本発明は、被加熱物の平坦面のうち所定の環状部分を所定の深さだけ誘導加熱する誘導加熱方法及び誘導加熱コイルに関する。
平坦面が形成されたワーク(被加熱物)が産業界で広く使用されている。このようなワークの平坦面を環状(リング状)に焼入れすることがある。この焼入れに際しては、平坦面の焼入部分とほぼ同じサイズの円形の誘導加熱コイルを平坦面に向き合わせて配置しておき、この平坦面を環状に所定の深さだけ誘導加熱することにより環状の被加熱部分(以下、環状部分という)を形成してその直後に急冷する。
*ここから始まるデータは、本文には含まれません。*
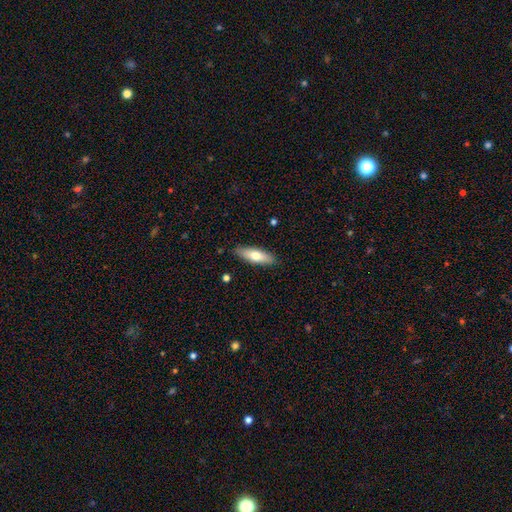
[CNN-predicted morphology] The model was most divided on "how rounded": in between: 53%, cigar-shaped: 45%, round: 2%. More confident: merging — none (88%); smooth or featured — smooth (66%).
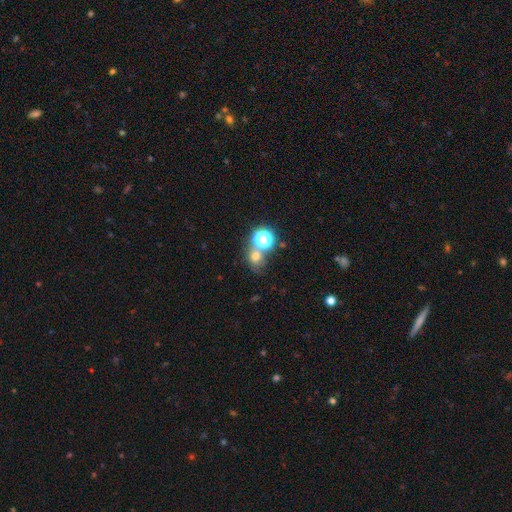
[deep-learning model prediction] Smooth or featured?
  - smooth: 63% *
  - star or artifact: 26%
  - featured or disk: 11%
How rounded?
  - round: 72% *
  - in between: 27%
  - cigar-shaped: 1%
Merging?
  - none: 51% *
  - merger: 31%
  - minor disturbance: 11%
  - major disturbance: 7%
ところが、電磁誘導によってワークの環状部分に流れる渦電流はこの環状部分の最短距離を通る傾向にあるので、環状部分のうち内側部分には外側部分よりも多くの渦電流が通ることとなる。この理由は、円形の誘導加熱コイルでは、この誘導加熱コイル径の内側における磁界の強さが近接効果(加熱コイル効果)によってその外側よりも強いからである。この結果、この内側部分は外側部分よりも深くまで焼入温度に加熱されることとなる。従って、焼入硬化層の深さは内側部分では深く、外側部分では浅くなり、一様な深さの焼入硬化層が得られない。
ところで、ワークの平坦面の全体に一様な深さの焼入硬化層を形成する技術として、誘導加熱コイルの中心が平坦面の中心から偏心するように誘導加熱コイルを配置しておき、ワークを回転させながらその平坦面を誘導加熱する技術が知られている(特許文献1)。
特公昭58−39887号公報
上記した技術では、ワークの平坦面を環状に焼入れすることができないという問題と、誘導加熱コイルの中心が平坦面の中心から偏心しているのでエネルギー効率が悪いという問題がある。
本発明は上記事情に鑑み、ワークの平坦面を環状に一様な深さに誘導加熱できる誘導加熱方法及び誘導加熱コイルを提供することを目的とする。
上記目的を達成するための本発明の第1の誘導加熱方法は、被加熱物の平坦面を環状に所定の深さだけ誘導加熱することにより前記平坦面に環状の被加熱部分を形成する誘導加熱方法において、
(1)所定の外径をもつ円弧状の第1誘導加熱コイルを前記平坦面に向き合わせて環状に誘導加熱することにより環状の被加熱部分を形成し、続いて、前記第1誘導加熱コイルの外径と同一又は略同一の内径をもつ円弧状の第2誘導加熱コイルを前記環状の被加熱部分に向き合わせて誘導加熱することを特徴とするものである。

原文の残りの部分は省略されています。